## Task brief
Each entry is to be reproduced verbatim, and images are to be omitted.

[Design files in text formats]

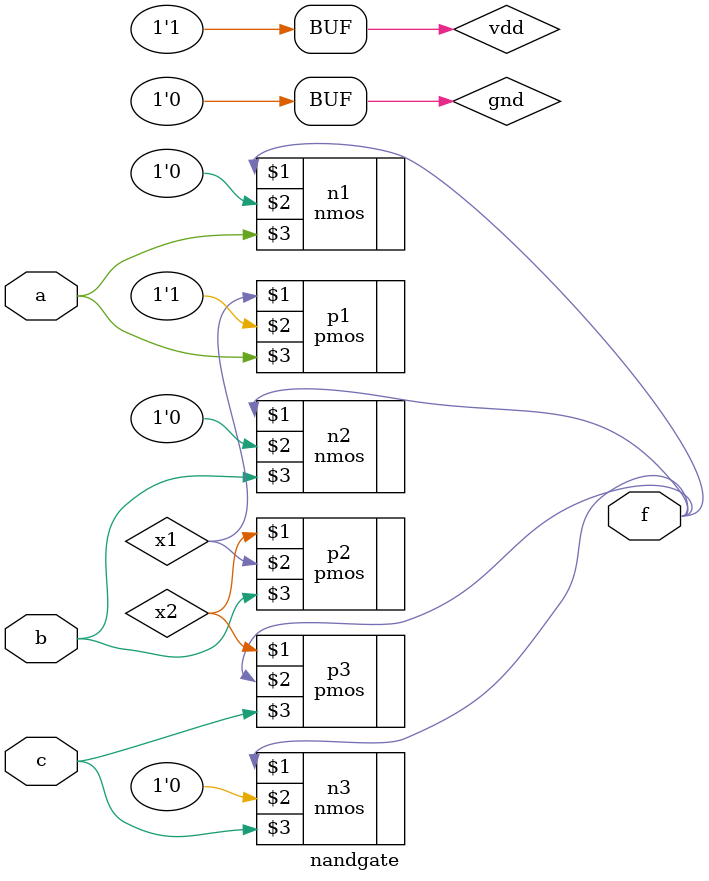
<source format=v>
module nandgate (a,b,c,f);
    input a,b,c;
    output f;
    wire x1,x2;
    supply1 vdd;
    supply0 gnd;
    pmos p1(x1,vdd,a);
    pmos p2(x2,x1,b);
    pmos p3(x2,f,c);
    nmos n1(f,gnd,a);
    nmos n2(f,gnd,b);
    nmos n3(f,gnd,c);

endmodule
</source>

## Exercise output
<source format=v>
module nandgate (a,b,c,f);
    input a,b,c;
    output f;
    wire x1,x2;
    supply1 vdd;
    supply0 gnd;
    pmos p1(x1,vdd,a);
    pmos p2(x2,x1,b);
    pmos p3(x2,f,c);
    nmos n1(f,gnd,a);
    nmos n2(f,gnd,b);
    nmos n3(f,gnd,c);

endmodule
</source>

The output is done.